Car Rental Policies and Socialism

"Don't worry, you can go at least 50 kilometers on the tank of gas," said Emir, the car rental agent via his friend who had worked at a hotel in Ankara and was acting as Emir's translator.

I didn't pay much attention to the "50 km" because I figured there was some mistake in the translation. Knowing I would have to buy gas anyway, I just made a mental note to buy gas sooner rather than later. I continued my walk-around to point out all the dents and scratches: a glued-together, cracked front bumper, a oddly located dent above the rear passenger door, scrapes, nicks, and cracks on the rear bumper.

"Looks fine," I said.

"You can return it on empty," said the car rental agent as I stepped into the driver's seat.

"Well, that's nice," I thought to myself. But I knew I would never be able to drive a car on empty. I'm the type of person who can barely let a car get below half-full before I start rerouting my errands to include a gas station. I'm the wife who can't pick up her husband who has run out of gas without launching into a huge, preachy lecture. I'm the mom who reminds all her daughters for their safety, they should never let the tank go below half full.

I smiled, waved through the window, put the car in gear, and eased myself into traffic with an audience of four Turkish men watching my every move. I was so happy I didn't kill the engine. After a few more minutes of adjusting to the traffic and making myself comfortable- turning off the Turkish music, squirting and wiping the windows, adjusting the rear view mirror - I glanced down at the gas gauge. Empty...Below the red line... Gas can illuminated... No wonder he offered the "you can return it on empty!"... S@#$!

I was in an unfamiliar part of town. I wondered if I should drive the 20 km to the gas station I knew. Should I hope to find a closer one? Should I pull a u-turn and return the car before I had to walk down the freeway? Would I make it to the airport in time? Seriously, I couldn't believe there was anything close to 50 km of gas left in that tank.

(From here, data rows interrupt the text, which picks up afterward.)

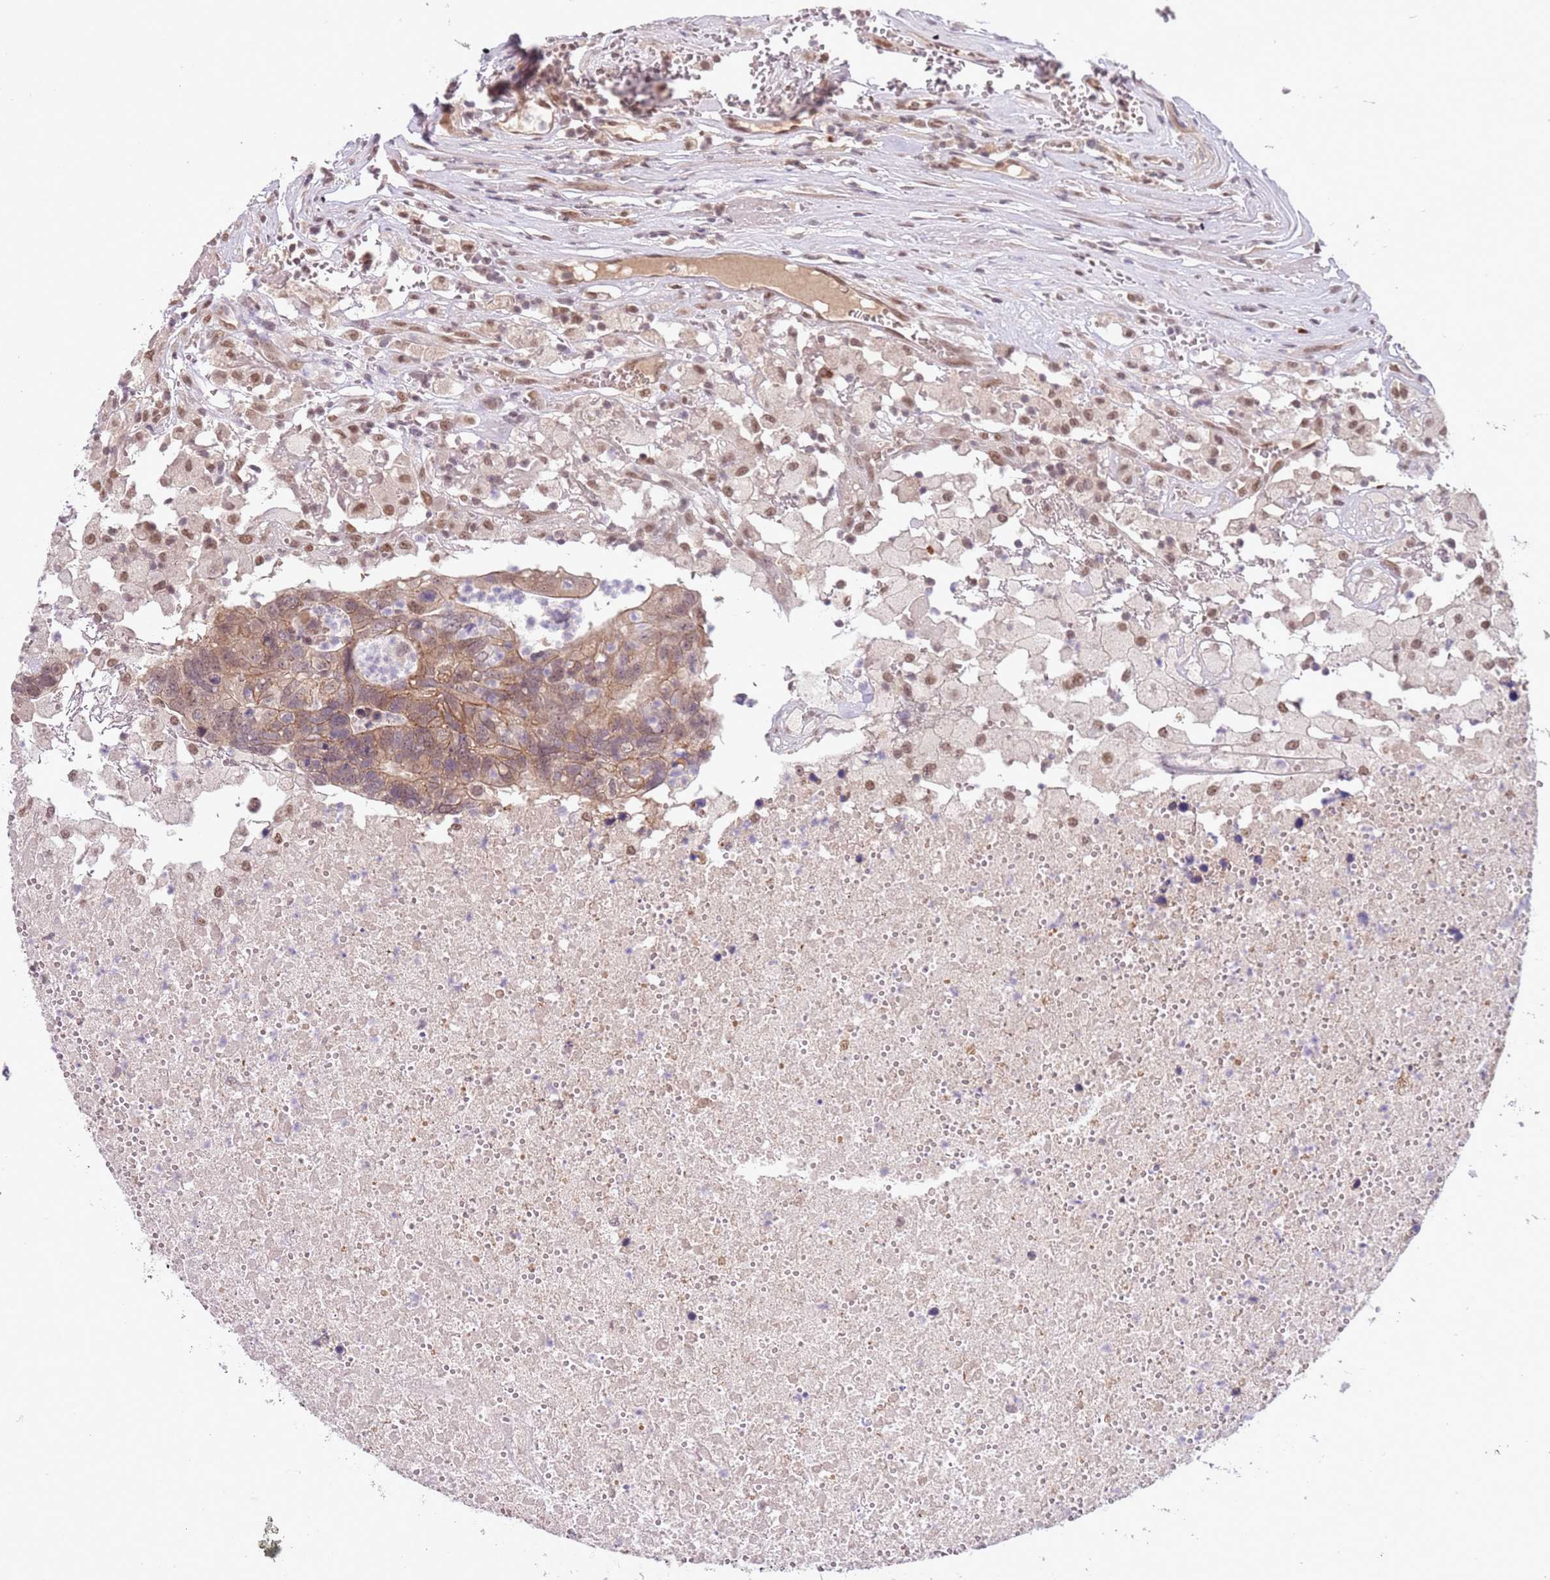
{"staining": {"intensity": "moderate", "quantity": ">75%", "location": "cytoplasmic/membranous"}, "tissue": "colorectal cancer", "cell_type": "Tumor cells", "image_type": "cancer", "snomed": [{"axis": "morphology", "description": "Adenocarcinoma, NOS"}, {"axis": "topography", "description": "Colon"}], "caption": "IHC image of colorectal cancer stained for a protein (brown), which demonstrates medium levels of moderate cytoplasmic/membranous staining in approximately >75% of tumor cells.", "gene": "TM2D1", "patient": {"sex": "female", "age": 48}}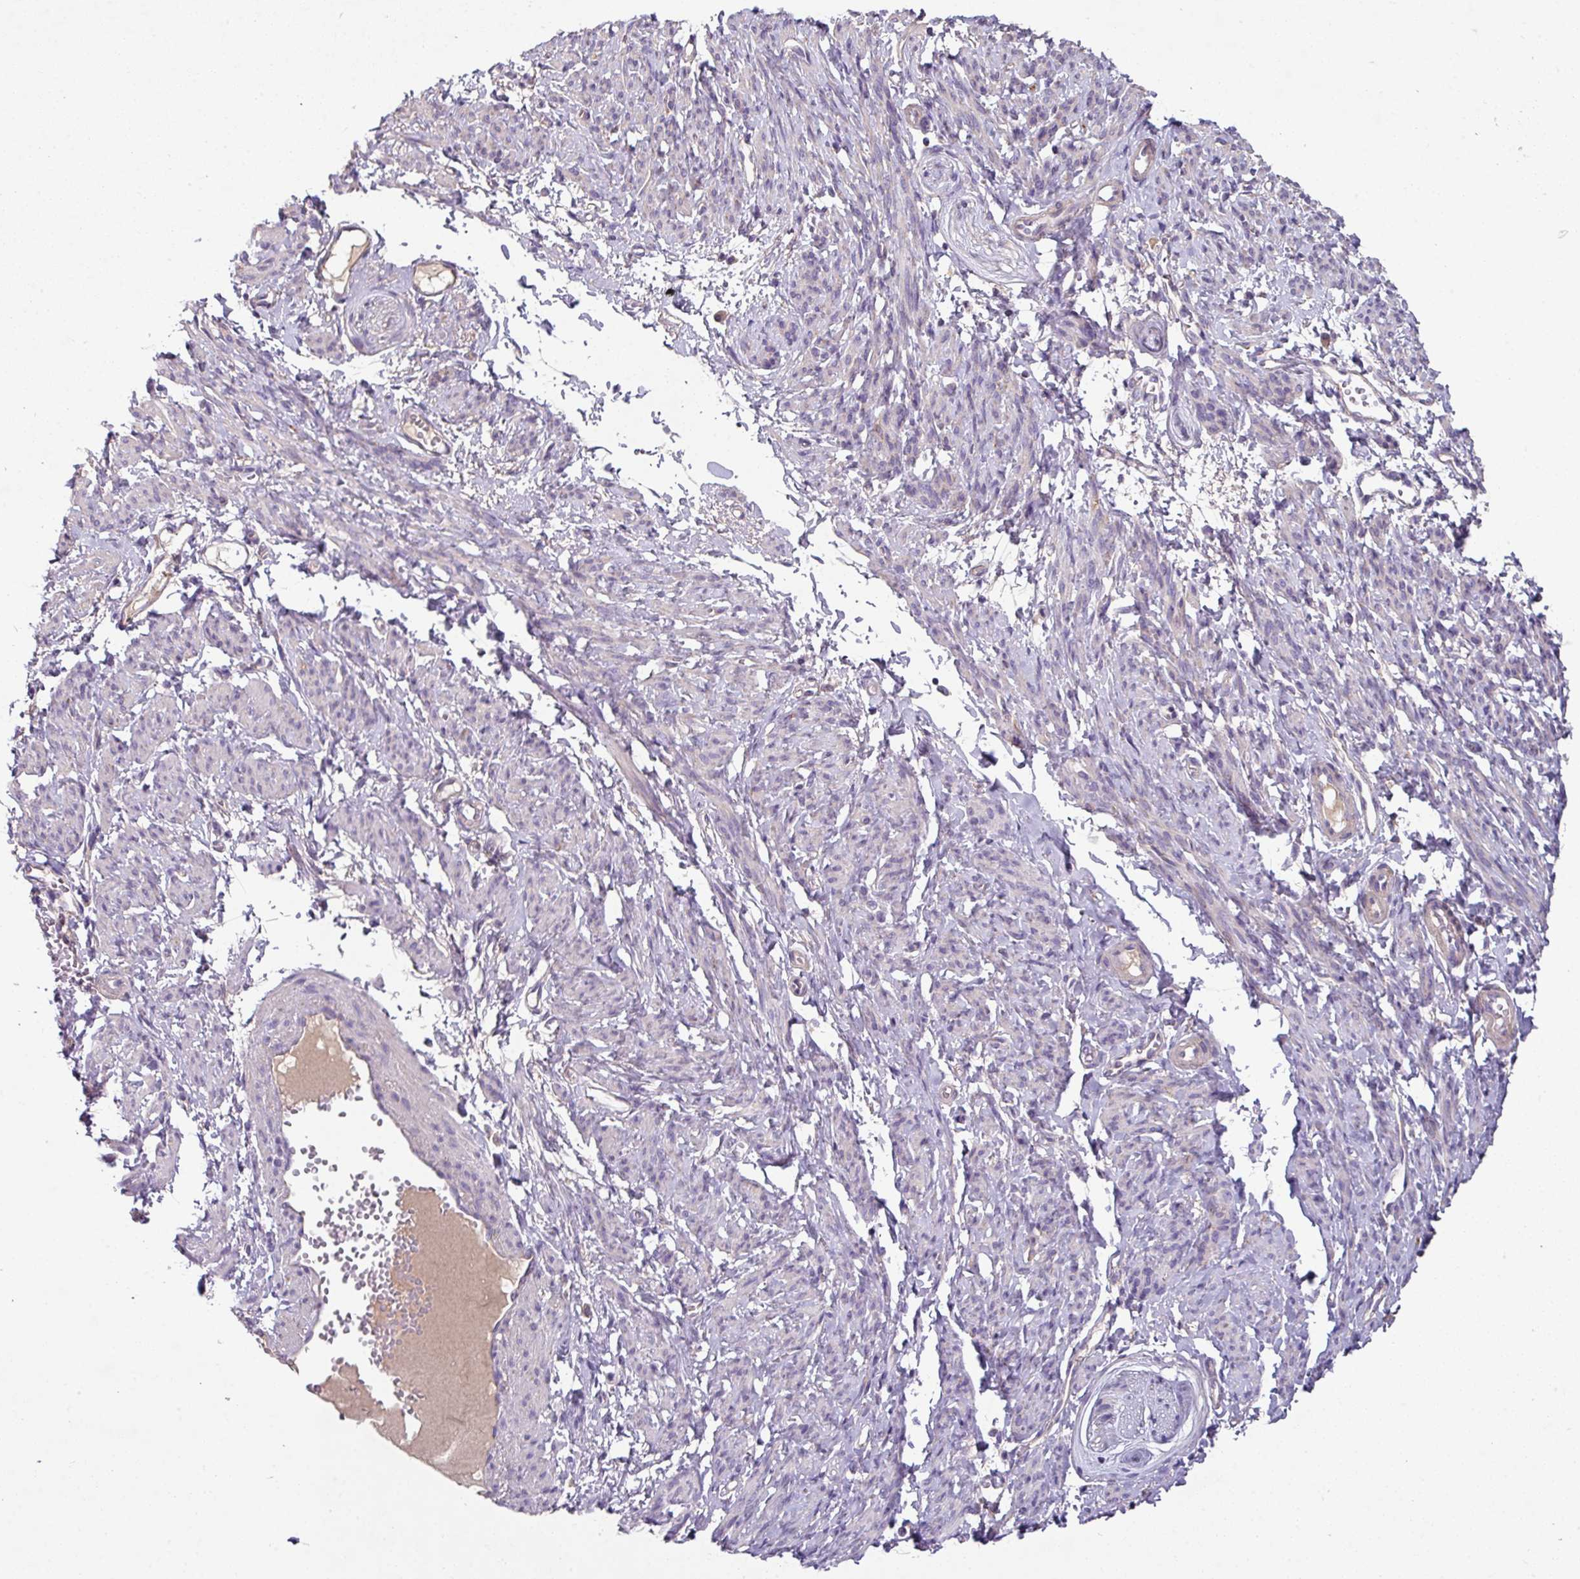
{"staining": {"intensity": "negative", "quantity": "none", "location": "none"}, "tissue": "smooth muscle", "cell_type": "Smooth muscle cells", "image_type": "normal", "snomed": [{"axis": "morphology", "description": "Normal tissue, NOS"}, {"axis": "topography", "description": "Smooth muscle"}], "caption": "This histopathology image is of benign smooth muscle stained with IHC to label a protein in brown with the nuclei are counter-stained blue. There is no positivity in smooth muscle cells. The staining is performed using DAB (3,3'-diaminobenzidine) brown chromogen with nuclei counter-stained in using hematoxylin.", "gene": "LRRC9", "patient": {"sex": "female", "age": 65}}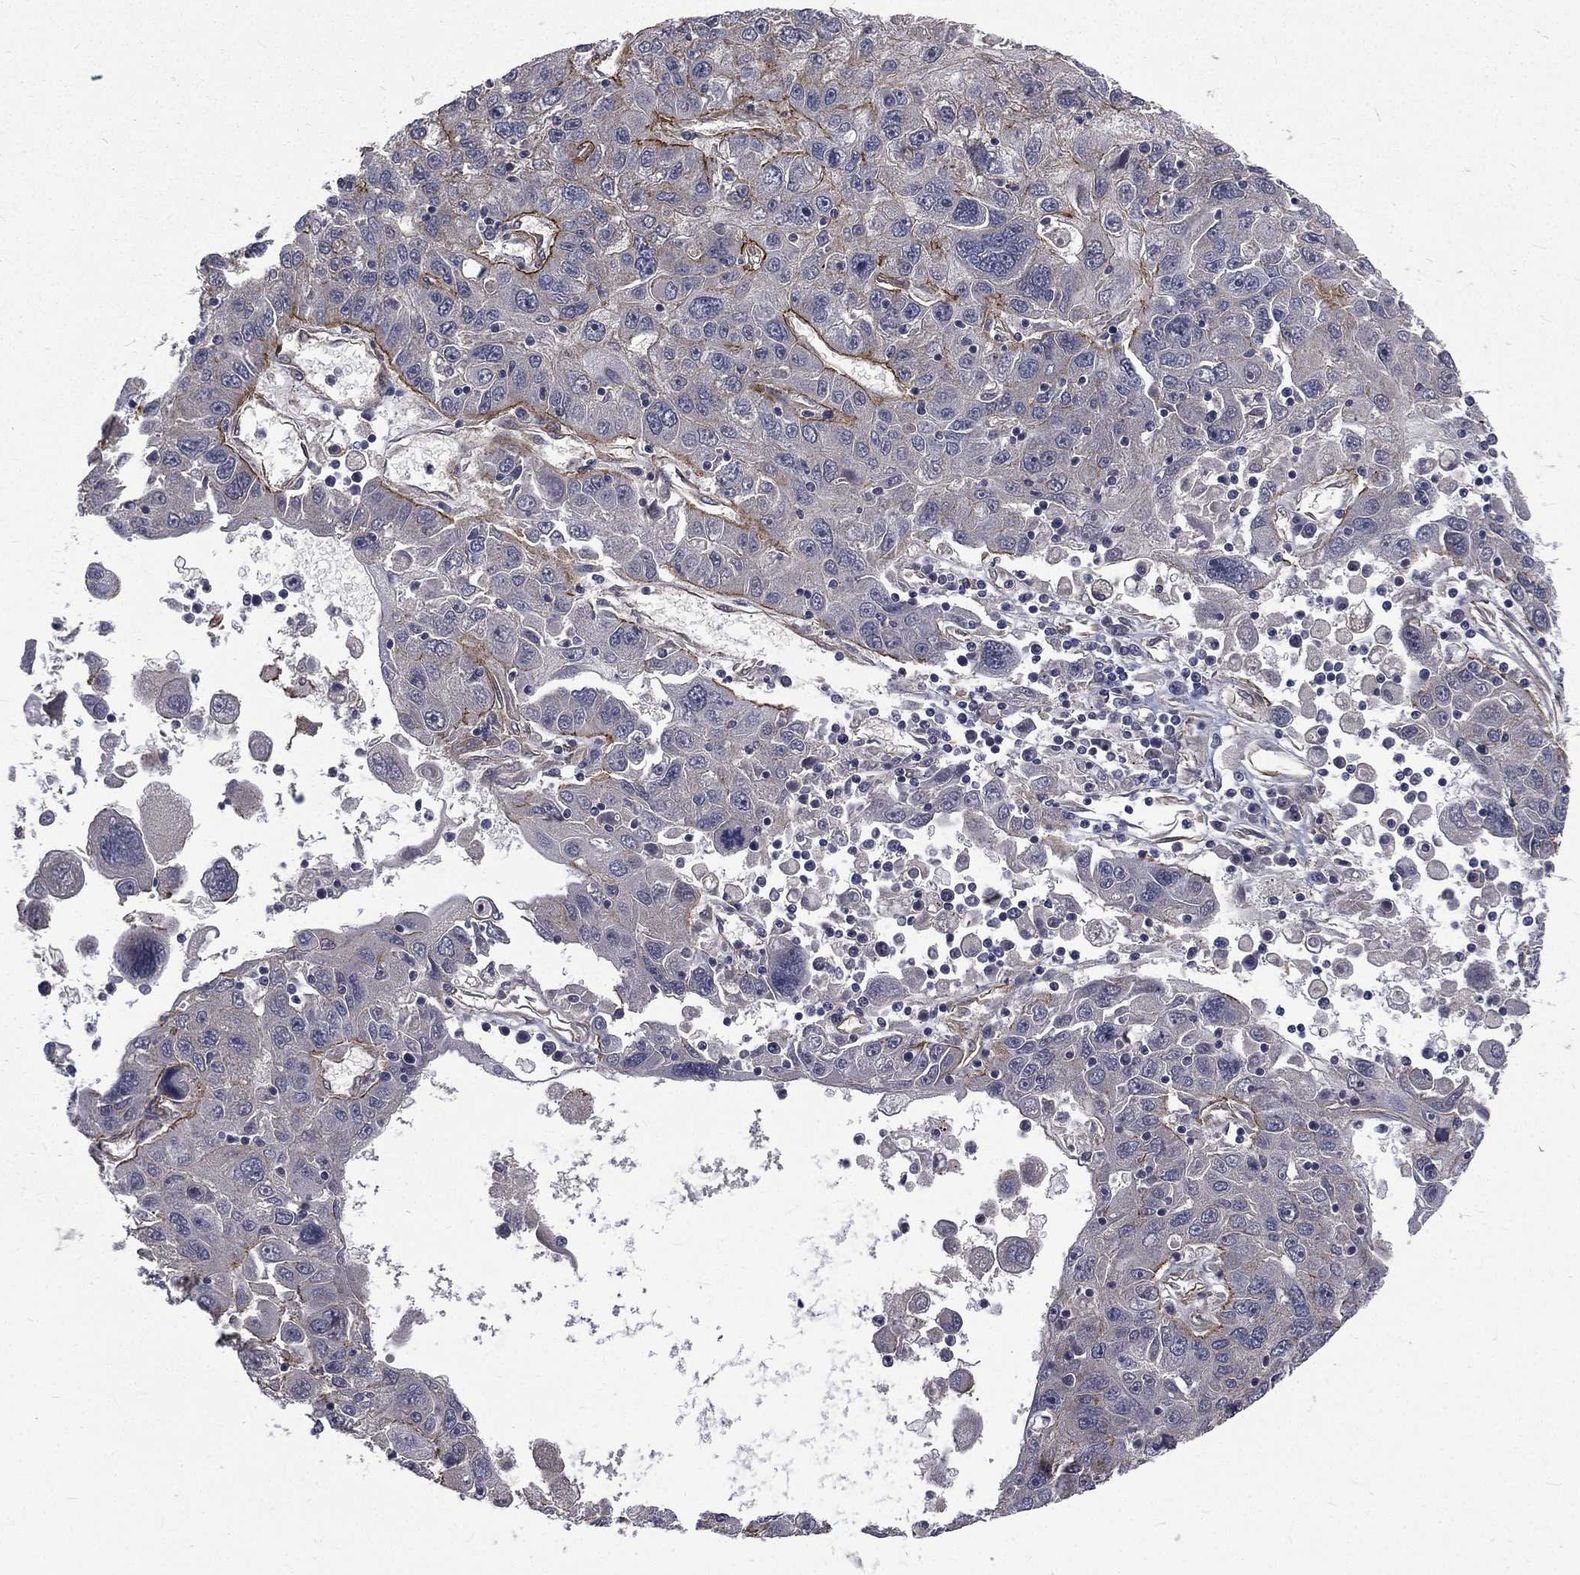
{"staining": {"intensity": "negative", "quantity": "none", "location": "none"}, "tissue": "stomach cancer", "cell_type": "Tumor cells", "image_type": "cancer", "snomed": [{"axis": "morphology", "description": "Adenocarcinoma, NOS"}, {"axis": "topography", "description": "Stomach"}], "caption": "The immunohistochemistry (IHC) photomicrograph has no significant staining in tumor cells of adenocarcinoma (stomach) tissue.", "gene": "PPFIBP1", "patient": {"sex": "male", "age": 56}}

I did eventually find a gas station. And, thank goodness, I didn't have to walk. But I don't like this Turkish car rental culture of leaving the car with some or very little gas. I didn't like it when several agencies said to return car half-full. I didn't like it when I was told I could leave it really empty. These are not accurate measures. They do not measure my usage of the car. They do not measure the previous or the next renters usage of the car. I want to pay for what I use and I want everyone else to pay for what they use. Starting a rental contract with a tank of gas that is anywhere less than full is socialism. And today's rental car owner got a nice gift of a 1/4 tank of gas. At $10/gallon that's no too shabby for absolutely no work.